▸ EXERCISE
Rewrite the entries below with "locality" changed to "site" and everything else left the same. Omit the pictures.

▸ RECORDS
start

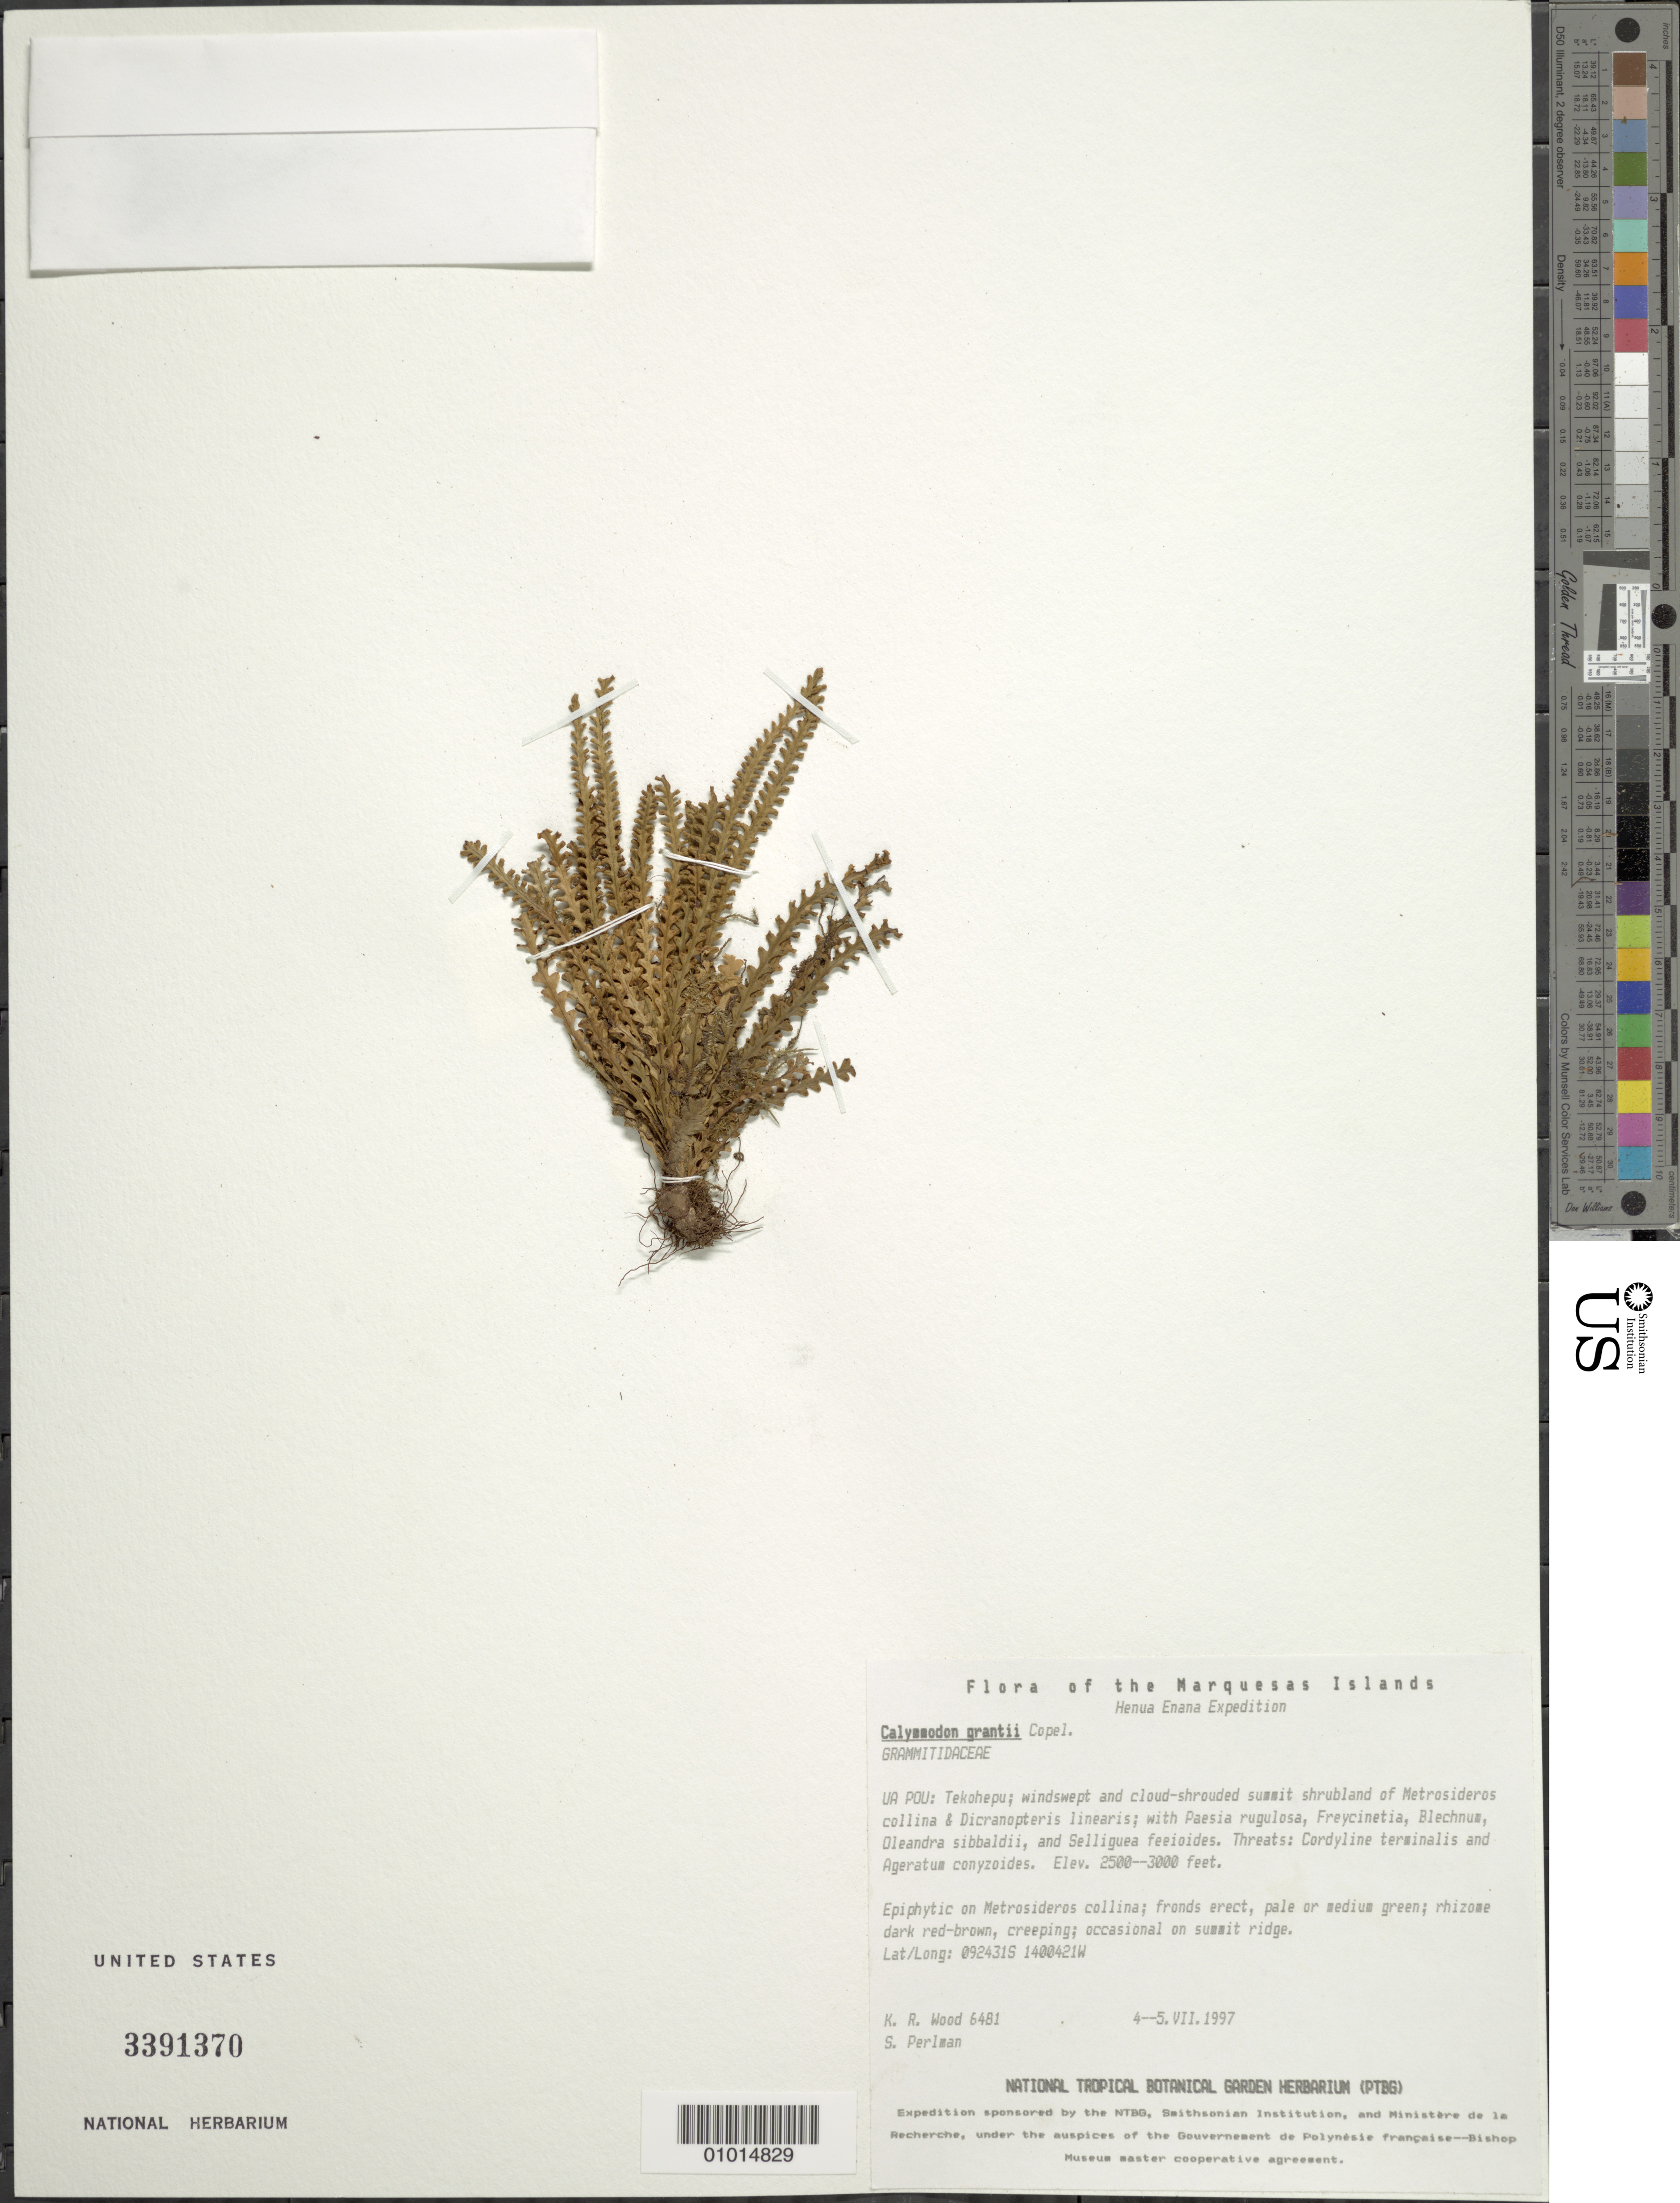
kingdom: Plantae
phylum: Tracheophyta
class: Polypodiopsida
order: Polypodiales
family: Polypodiaceae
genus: Calymmodon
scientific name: Calymmodon grantii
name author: Copel.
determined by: Lorence, David H., (PTBG), National Tropical Botanical Garden (UNITED STATES)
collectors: K. R. Wood & S. P. Perlman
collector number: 6481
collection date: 1997-07-04/1997-07-05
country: French Polynesia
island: Ua Pou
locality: Tekohepo, summit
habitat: Shrubland of Metrosideros collina-Dicranopteris linearis; windswept and cloud shrouded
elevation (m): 762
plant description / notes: Cordyline terminalis, Ageratum conyzoides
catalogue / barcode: US 3391370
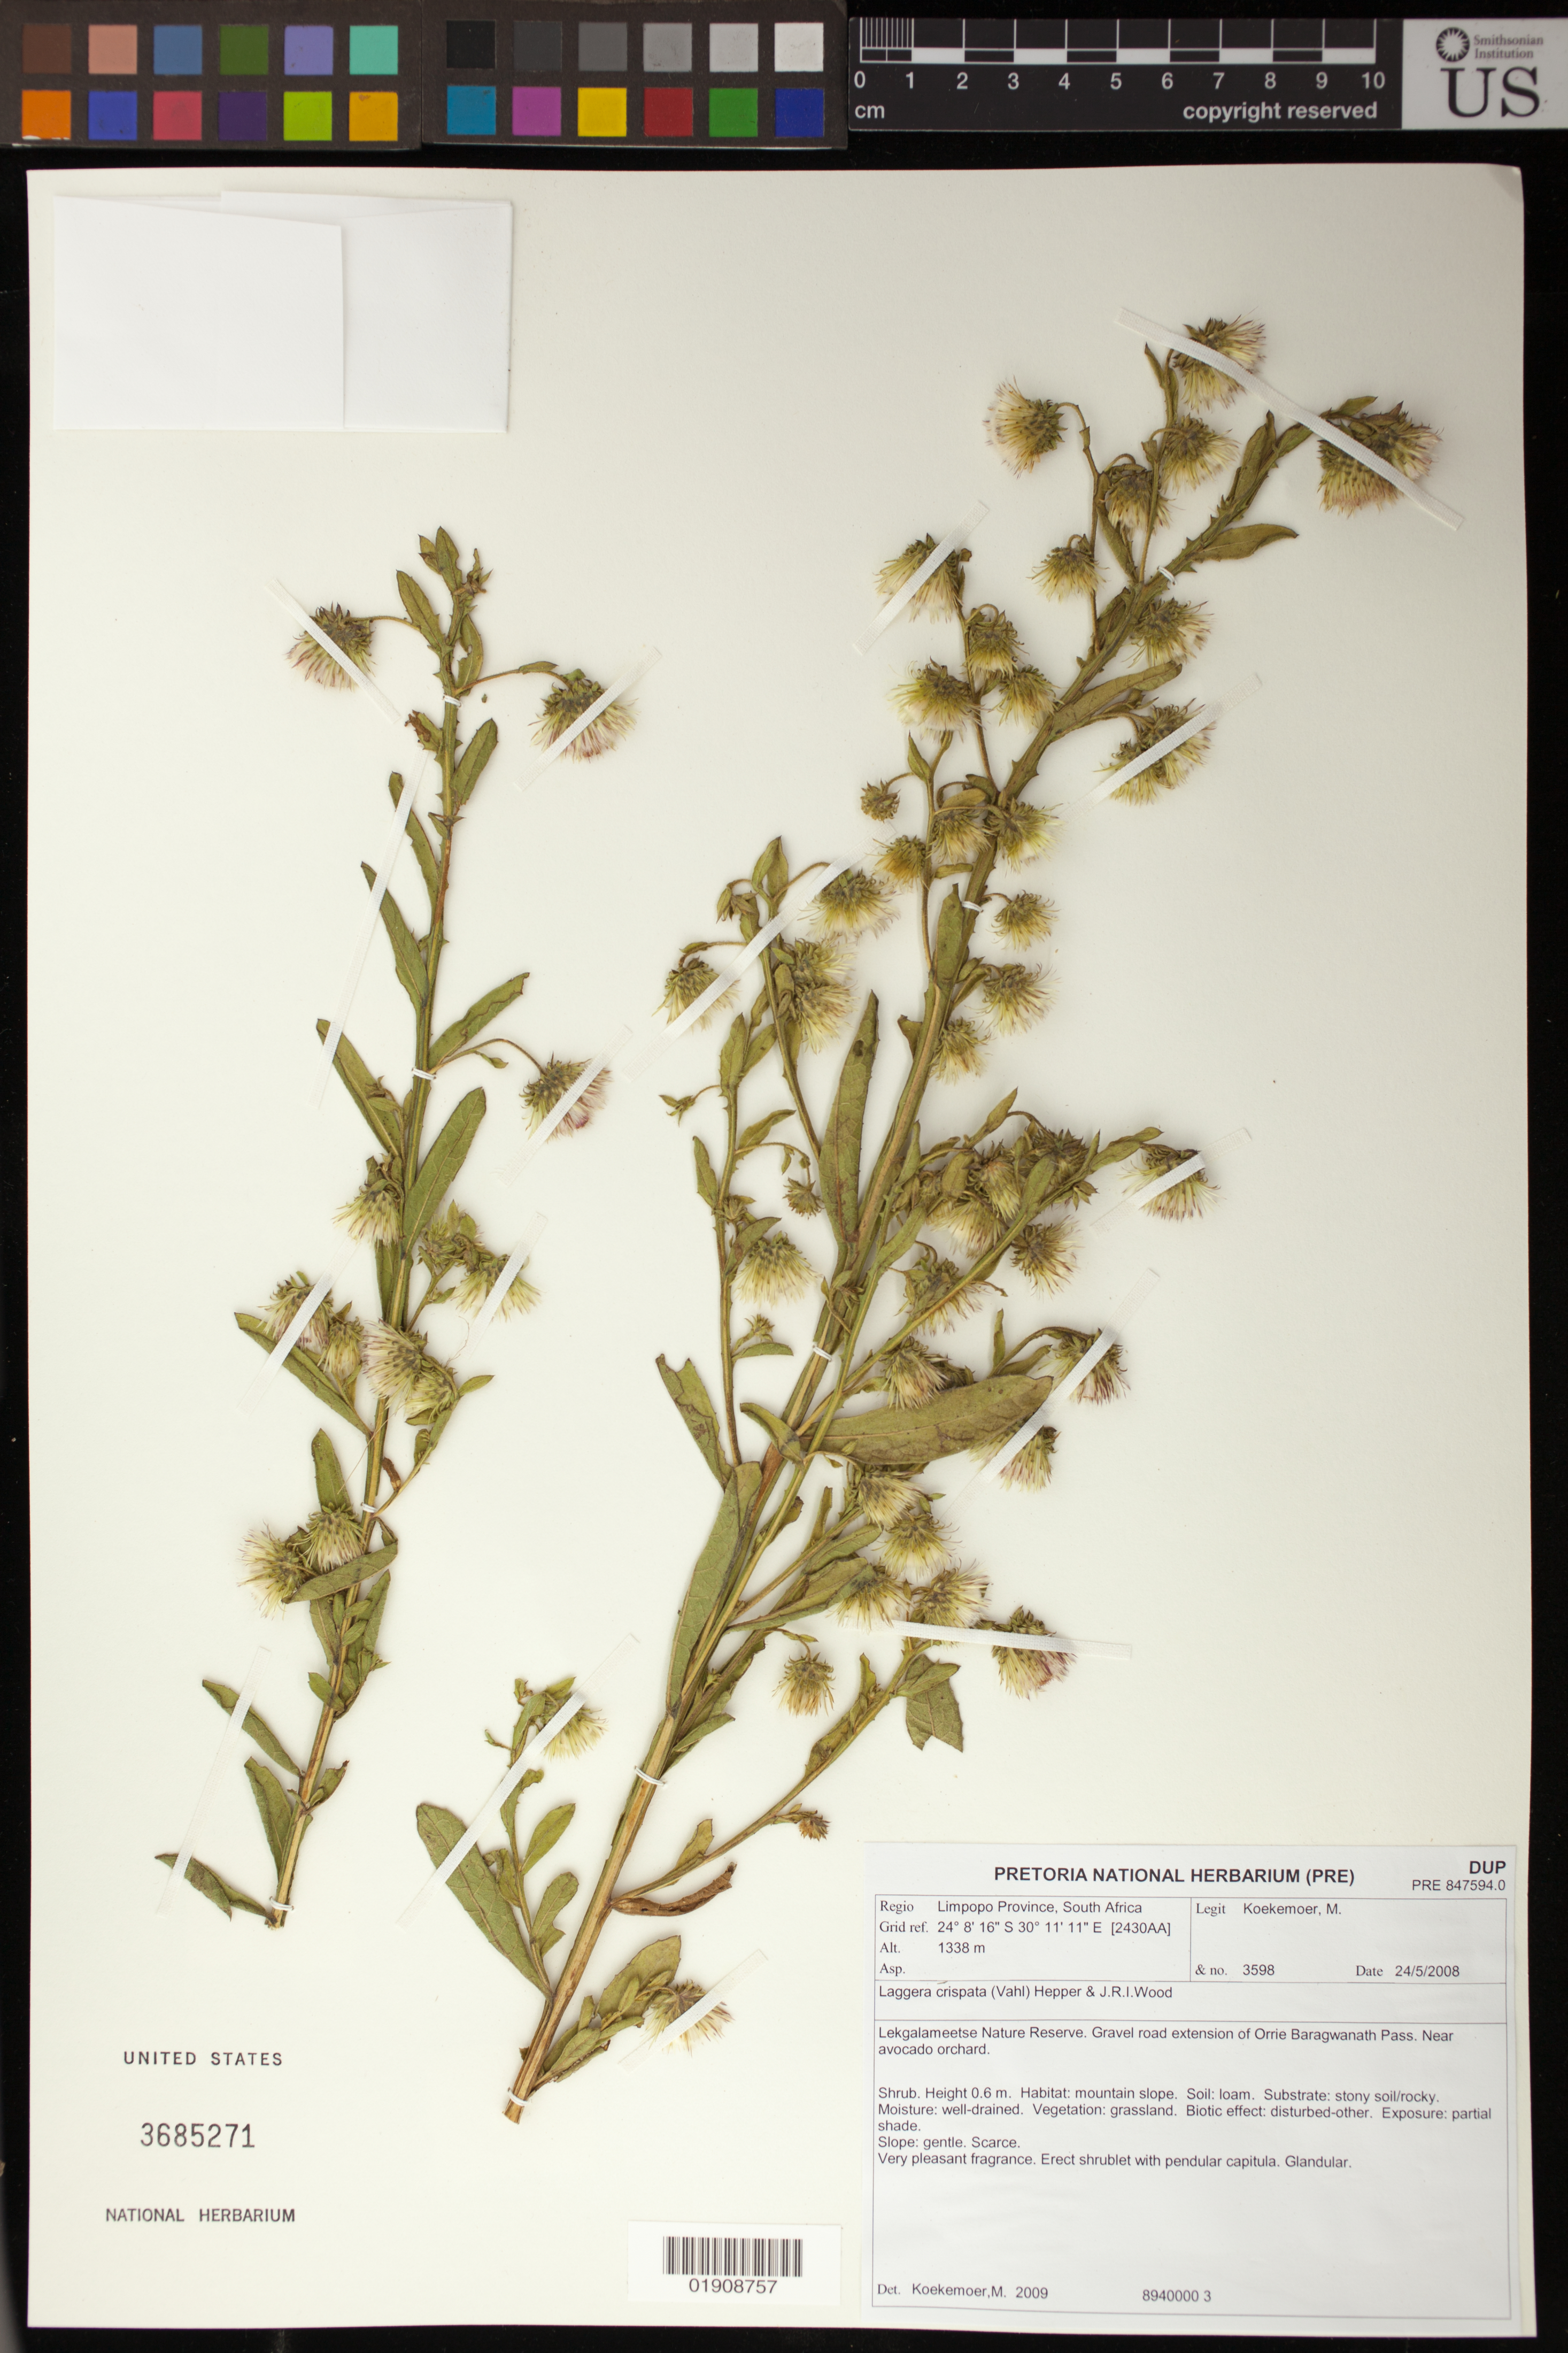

end

▸ EXERCISE RESPONSE
kingdom: Plantae
phylum: Tracheophyta
class: Polypodiopsida
order: Polypodiales
family: Polypodiaceae
genus: Calymmodon
scientific name: Calymmodon grantii
name author: Copel.
determined by: Lorence, David H., (PTBG), National Tropical Botanical Garden (UNITED STATES)
collectors: K. R. Wood & S. P. Perlman
collector number: 6481
collection date: 1997-07-04/1997-07-05
country: French Polynesia
island: Ua Pou
site: Tekohepo, summit
habitat: Shrubland of Metrosideros collina-Dicranopteris linearis; windswept and cloud shrouded
elevation (m): 762
plant description / notes: Cordyline terminalis, Ageratum conyzoides
catalogue / barcode: US 3391370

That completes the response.